La triste parabola dell’eroe Mimmo Lucano
Ma, appunto, non è l’unico idolo che ha deluso i sostenitori: dall’uomo che indossava gli stivali, al debutto a Montecitorio, al fango mediatico che lo ha travolto in poche ore. Una parabola simile è stata quella dell’ex sindaco di Riace, Mimmo Lucano, diventato negli anni un simbolo per le politiche sull’accoglienza, artefice del modello-Riace. Nel piccolo Comune arrivavano i migranti, trovando un’integrazione sociale attraverso il meccanismo del primo cittadino.
Per questo Lucano era stato descritto come un eroe, salvo finire alla sbarra con l’accusa di associazione per delinquere, truffa, peculato, falso e abusi d’ufficio. Proprio a fine ottobre è stata formulata la richiesta di 10 anni e 5 mesi nel processo d’Appello. Lucano, ravvisando alcune affinità tra le vicende, ha voluto esprimere la propria solidarietà a Soumahoro. «È una delegittimazione mediatica che si ripete sempre uguale quando qualcuno si batte per la tutela dei diritti delle persone più deboli.
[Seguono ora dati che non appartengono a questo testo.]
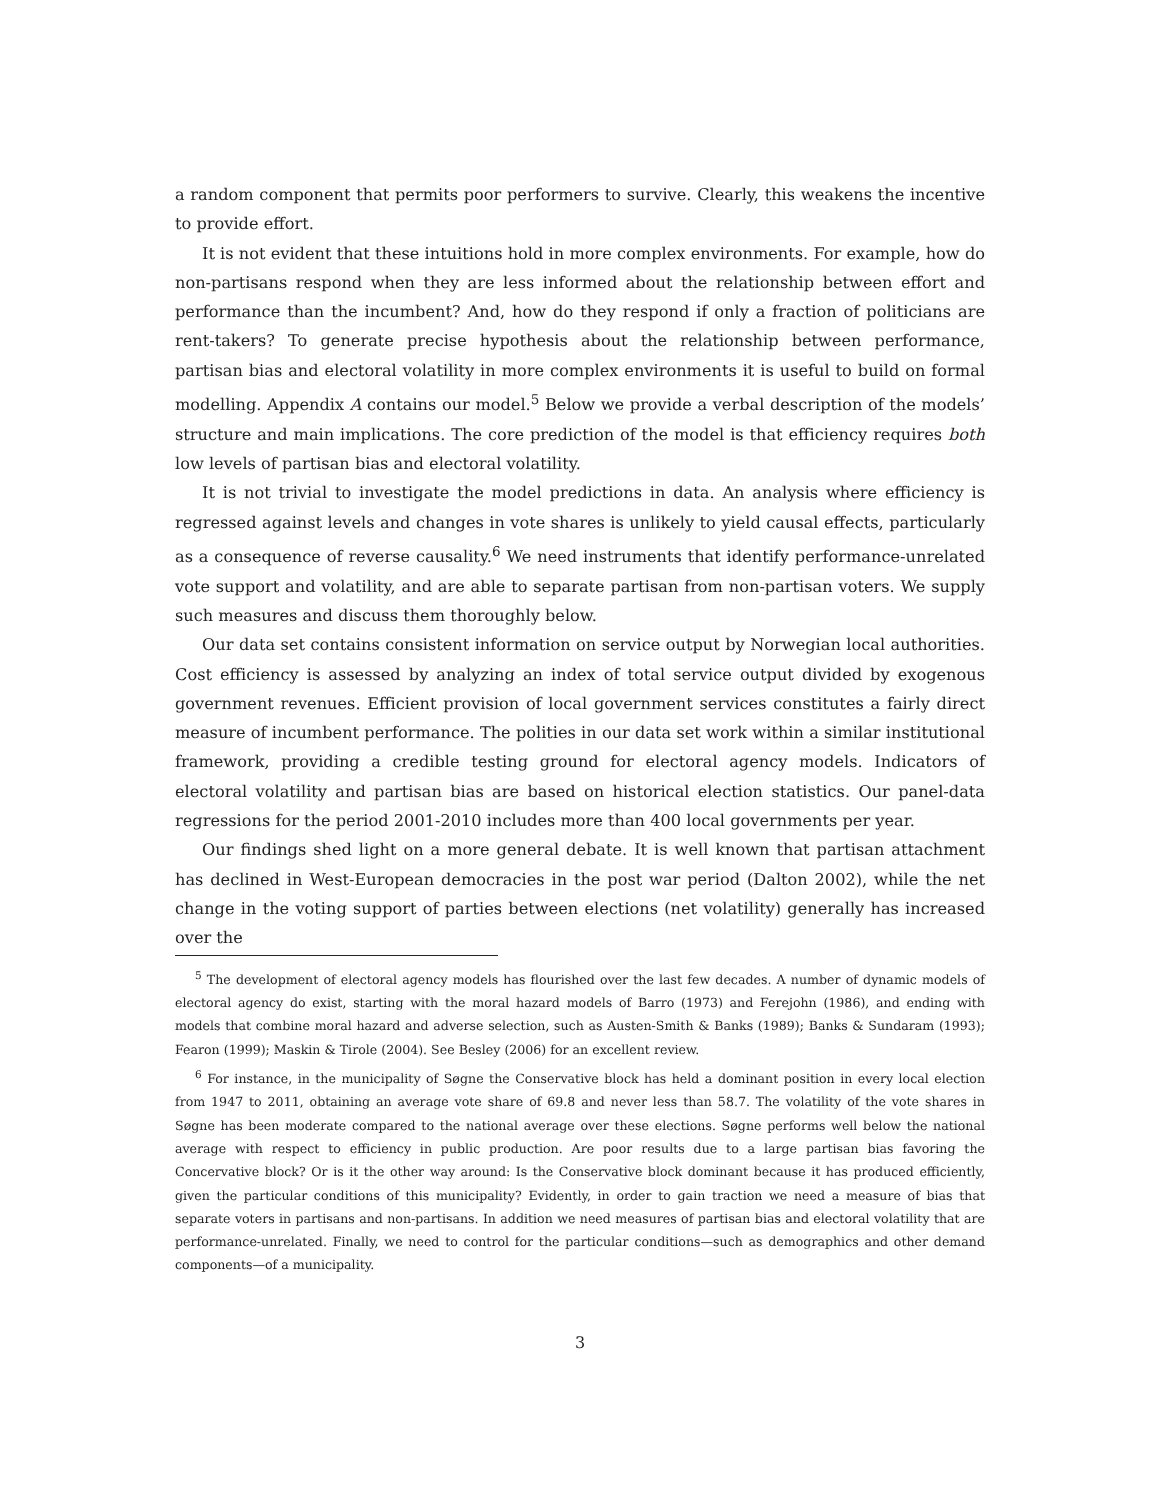a random component that permits poor performers to survive. Clearly, this weakens the incentive to provide effort.
It is not evident that these intuitions hold in more complex environments. For example, how do non-partisans respond when they are less informed about the relationship between effort and performance than the incumbent? And, how do they respond if only a fraction of politicians are rent-takers? To generate precise hypothesis about the relationship between performance, partisan bias and electoral volatility in more complex environments it is useful to build on formal modelling. Appendix A contains our model.<sup>5</sup> Below we provide a verbal description of the models’ structure and main implications. The core prediction of the model is that efficiency requires both low levels of partisan bias and electoral volatility.
It is not trivial to investigate the model predictions in data. An analysis where efficiency is regressed against levels and changes in vote shares is unlikely to yield causal effects, particularly as a consequence of reverse causality.<sup>6</sup> We need instruments that identify performance-unrelated vote support and volatility, and are able to separate partisan from non-partisan voters. We supply such measures and discuss them thoroughly below.
Our data set contains consistent information on service output by Norwegian local authorities. Cost efficiency is assessed by analyzing an index of total service output divided by exogenous government revenues. Efficient provision of local government services constitutes a fairly direct measure of incumbent performance. The polities in our data set work within a similar institutional framework, providing a credible testing ground for electoral agency models. Indicators of electoral volatility and partisan bias are based on historical election statistics. Our panel-data regressions for the period 2001-2010 includes more than 400 local governments per year.
Our findings shed light on a more general debate. It is well known that partisan attachment has declined in West-European democracies in the post war period (Dalton 2002), while the net change in the voting support of parties between elections (net volatility) generally has increased over the
<sup>5</sup> The development of electoral agency models has flourished over the last few decades. A number of dynamic models of electoral agency do exist, starting with the moral hazard models of Barro (1973) and Ferejohn (1986), and ending with models that combine moral hazard and adverse selection, such as Austen-Smith & Banks (1989); Banks & Sundaram (1993); Fearon (1999); Maskin & Tirole (2004). See Besley (2006) for an excellent review.
<sup>6</sup> For instance, in the municipality of Søgne the Conservative block has held a dominant position in every local election from 1947 to 2011, obtaining an average vote share of 69.8 and never less than 58.7. The volatility of the vote shares in Søgne has been moderate compared to the national average over these elections. Søgne performs well below the national average with respect to efficiency in public production. Are poor results due to a large partisan bias favoring the Concervative block? Or is it the other way around: Is the Conservative block dominant because it has produced efficiently, given the particular conditions of this municipality? Evidently, in order to gain traction we need a measure of bias that separate voters in partisans and non-partisans. In addition we need measures of partisan bias and electoral volatility that are performance-unrelated. Finally, we need to control for the particular conditions—such as demographics and other demand components—of a municipality.
3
È un conto da pagare, quasi un effetto collaterale obbligato», ha commentato l’ex primo cittadino del Comune calabrese.
La colf di Boldrini
Un’altra storia simile ha riguardato l’ex presidente della Camera, Laura Boldrini, paladina dei diritti delle donne, finita nel tritacarne per le accuse rivolte da una ex collaboratrice. Secondo la versione della donna, che la deputata aveva scelto per coadiuvarla nel lavoro parlamentare, avrebbe svolto mansioni al di fuori del suo perimetro di competenza. «Ero assunta come collaboratrice parlamentare e pagata dalla politica per agevolare il lavoro di un parlamentare, ma il mio ruolo era anche pagare gli stipendi alla colf, andarle a ritirare le giacche dal sarto, prenotare il parrucchiere», raccontò l’ex collaboratrice. E in quei giorni pure l’ex colf di Boldrini lamentò la mancata liquidazione spettante dalla fine del contratto di lavoro.
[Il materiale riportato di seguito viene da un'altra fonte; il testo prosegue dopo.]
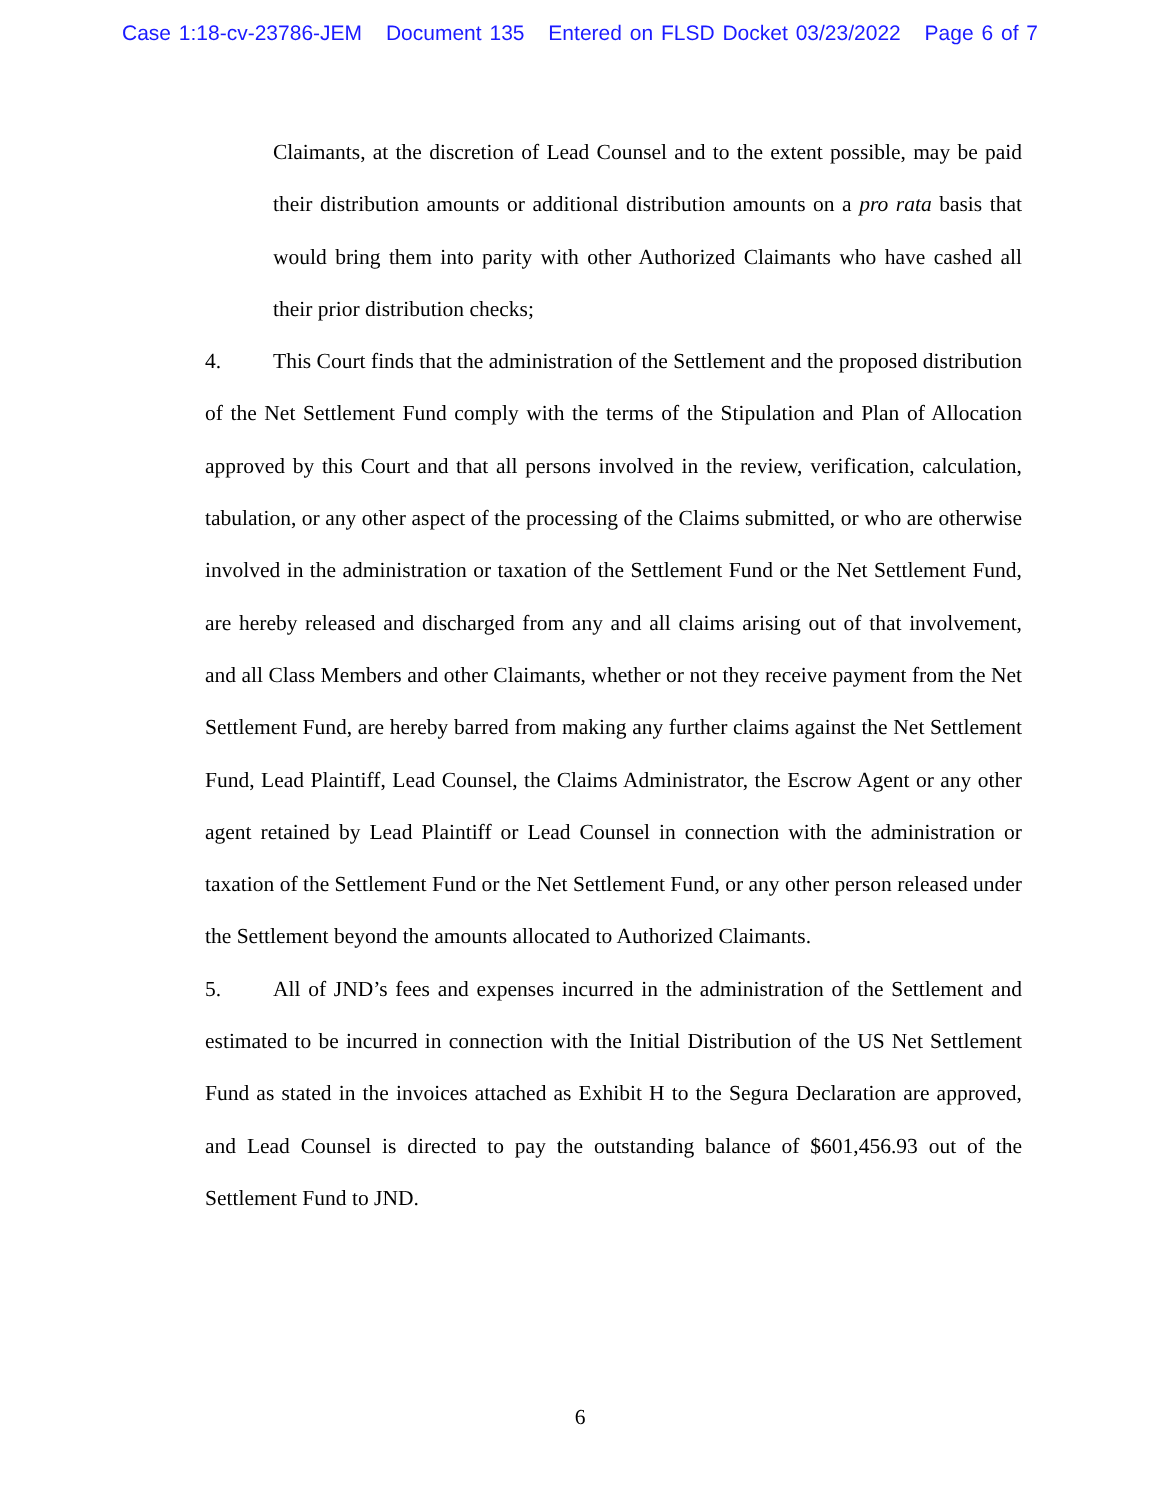Case 1:18-cv-23786-JEM Document 135 Entered on FLSD Docket 03/23/2022 Page 6 of 7
Claimants, at the discretion of Lead Counsel and to the extent possible, may be paid their distribution amounts or additional distribution amounts on a pro rata basis that would bring them into parity with other Authorized Claimants who have cashed all their prior distribution checks;
4. This Court finds that the administration of the Settlement and the proposed distribution of the Net Settlement Fund comply with the terms of the Stipulation and Plan of Allocation approved by this Court and that all persons involved in the review, verification, calculation, tabulation, or any other aspect of the processing of the Claims submitted, or who are otherwise involved in the administration or taxation of the Settlement Fund or the Net Settlement Fund, are hereby released and discharged from any and all claims arising out of that involvement, and all Class Members and other Claimants, whether or not they receive payment from the Net Settlement Fund, are hereby barred from making any further claims against the Net Settlement Fund, Lead Plaintiff, Lead Counsel, the Claims Administrator, the Escrow Agent or any other agent retained by Lead Plaintiff or Lead Counsel in connection with the administration or taxation of the Settlement Fund or the Net Settlement Fund, or any other person released under the Settlement beyond the amounts allocated to Authorized Claimants.
5. All of JND’s fees and expenses incurred in the administration of the Settlement and estimated to be incurred in connection with the Initial Distribution of the US Net Settlement Fund as stated in the invoices attached as Exhibit H to the Segura Declaration are approved, and Lead Counsel is directed to pay the outstanding balance of $601,456.93 out of the Settlement Fund to JND.
6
L’ex presidente della Camera, oggi a Montecitorio in qualità di deputata del Pd, si difese, dicendo: «Mi aspettavo da loro che, se ritenevano che ci fosse con me qualche problema, me ne parlassero direttamente e non tramite un giornale, tutte due insieme poi». L’immagine di paladina dei diritti è uscita comunque ridimensionata. Una parabola paradossale è stata quella di Piercamillo Davigo, ex componente del pool di Mani Pulite ed esponente di punta del giustizialismo, che si è ritrovato con un rinvio a giudizio sul conto per l’ipotesi di reato di «rivelazione di segreto d’ufficio» nell’ambito dell’inchiesta sulla loggia Ungheria. Secondo i pm, suoi ex colleghi, Davigo avrebbe fatto circolare i verbali delle testimonianze rese dall’ex avvocato esterno Eni, Piero Amara.
La galassia degli eroi decaduti
La galleria di vicende simili tocca politici del passato più remoto, come Antonio Di Pietro; alla più prossima Monica Cirinnà; fino all’evergreen Massimo D’Alema. Ha fatto storia la frase di Di Pietro, incalzato dal programma di inchiesta Report, «mia moglie non è mia moglie». Riferimento agli affari di famiglia che hanno oscurato la stella dell’ex star di Tangentopoli, con il figlio Cristiano che finì sotto inchiesta, colpendo l’immagine di cavaliere senza macchia.
E ancora l’ex senatrice del Pd Cirinnà. La madrina delle Unioni civili, è stata coinvolta nella vicenda dei 24mila euro ritrovati nella cuccia del suo cane a Capalbio. A chiudere il cerchio c’è D’Alema che da leader della sinistra, che ha il pacifismo nel dna politico, si è trasformata in mediatore per la vendita di armi in Colombia. L’ex presidente del Consiglio precisò di non averlo fatto per tornaconto personale: «Ho aiutato delle imprese di Stato senza prendere un euro». Una posizione legittima, ma come insegna il caso Soumahoro non sempre servono implicazioni giudiziarie per minare un profilo pubblico.